*** Opening Exercise inputs ***
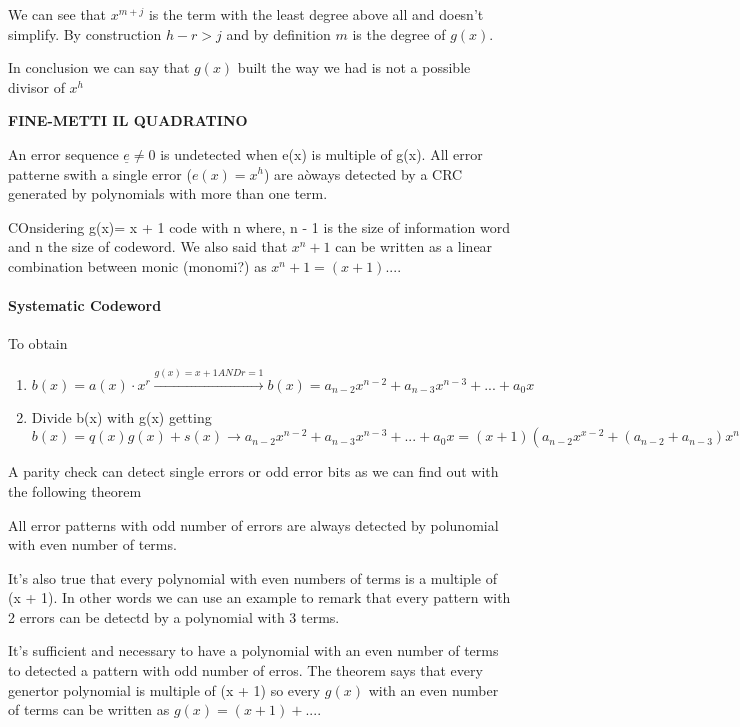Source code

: We can see that $x^{m+j}$ is the term with the least degree above all and doesn't simplify. By construction $h - r > j$ and by definition $m$ is the degree of $g(x)$.

In conclusion we can say that $g(x)$ built the way we had is not a possible divisor of $x^h$

\textbf{FINE-METTI IL QUADRATINO}

An error sequence $\underline{e}\neq 0$ is undetected when e(x) is multiple of g(x).
All error patterne swith a single error ($e(x) = x^h$) are aòways detected by a CRC generated by polynomials with more than one term. 


COnsidering g(x)= x + 1 code with n where, n - 1 is the size of information word and n the size of codeword. We also said that $x^n + 1 $ can be written as a linear combination between monic (monomi?) as $x^n + 1 = (x+1)...$.

\paragraph{Systematic Codeword}
To obtain 
\begin{enumerate}
\item $b(x) = a(x)\cdot x^r \stackrel{g(x) = x + 1 	AND r = 1}{\rightarrow} b(x) = a_{n-2}x^{n-2} + a_{n-3}x^{n-3}+...+a_0x$
\item Divide b(x) with g(x) getting $b(x) = q(x)g(x) + s(x) \rightarrow a_{n-2}x^{n-2} + a_{n-3}x^{n-3}+...+a_0x = (x + 1)(a_{n-2}x^{x-2} + (a_{n-2} + a_{n-3})x^{n-3}) + (a_{n-2}+a_{n-3}+a_{n-4}+..a_0)$
\end{enumerate}

A parity check can detect single errors or odd error bits as we can find out with the following theorem
\begin{theorem}
All error patterns with odd number of errors are always detected by polunomial with even number of terms.
\end{theorem}

It's also true that every polynomial with even numbers of terms is a multiple of (x + 1). 
In other words we can use an example to remark that every pattern with 2 errors can be detectd by a polynomial with 3 terms. 

It's sufficient and necessary to have a polynomial with an even number of terms to detected a pattern with odd number of erros. The theorem says that every genertor polynomial is multiple of (x + 1) so every $g(x)$ with an even number of terms can be written as $g(x) = (x+1)+...$.

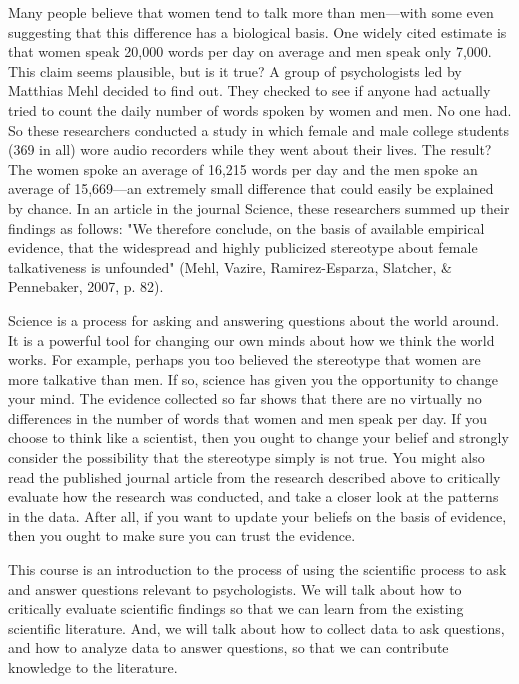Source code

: 



Many people believe that women tend to talk more than men---with some even suggesting that this difference has a biological basis. One widely cited estimate is that women speak 20,000 words per day on average and men speak only 7,000. This claim seems plausible, but is it true? A group of psychologists led by Matthias Mehl decided to find out. They checked to see if anyone had actually tried to count the daily number of words spoken by women and men. No one had. So these researchers conducted a study in which female and male college students (369 in all) wore audio recorders while they went about their lives. The result? The women spoke an average of 16,215 words per day and the men spoke an average of 15,669---an extremely small difference that could easily be explained by chance. In an article in the journal Science, these researchers summed up their findings as follows: "We therefore conclude, on the basis of available empirical evidence, that the widespread and highly publicized stereotype about female talkativeness is unfounded" (Mehl, Vazire, Ramirez-Esparza, Slatcher, \& Pennebaker, 2007, p. 82).

Science is a process for asking and answering questions about the world around. It is a powerful tool for changing our own minds about how we think the world works. For example, perhaps you too believed the stereotype that women are more talkative than men. If so, science has given you the opportunity to change your mind. The evidence collected so far shows that there are no virtually no differences in the number of words that women and men speak per day. If you choose to think like a scientist, then you ought to change your belief and strongly consider the possibility that the stereotype simply is not true. You might also read the published journal article from the research described above to critically evaluate how the research was conducted, and take a closer look at the patterns in the data. After all, if you want to update your beliefs on the basis of evidence, then you ought to make sure you can trust the evidence.

This course is an introduction to the process of using the scientific process to ask and answer questions relevant to psychologists. We will talk about how to critically evaluate scientific findings so that we can learn from the existing scientific literature. And, we will talk about how to collect data to ask questions, and how to analyze data to answer questions, so that we can contribute knowledge to the literature.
*** Closing Exercise inputs ***
Every line containing the word "errors" should be copied from the material.

A parity check can detect single errors or odd error bits as we can find out with the following theorem
All error patterns with odd number of errors are always detected by polunomial with even number of terms.
In other words we can use an example to remark that every pattern with 2 errors can be detectd by a polynomial with 3 terms. 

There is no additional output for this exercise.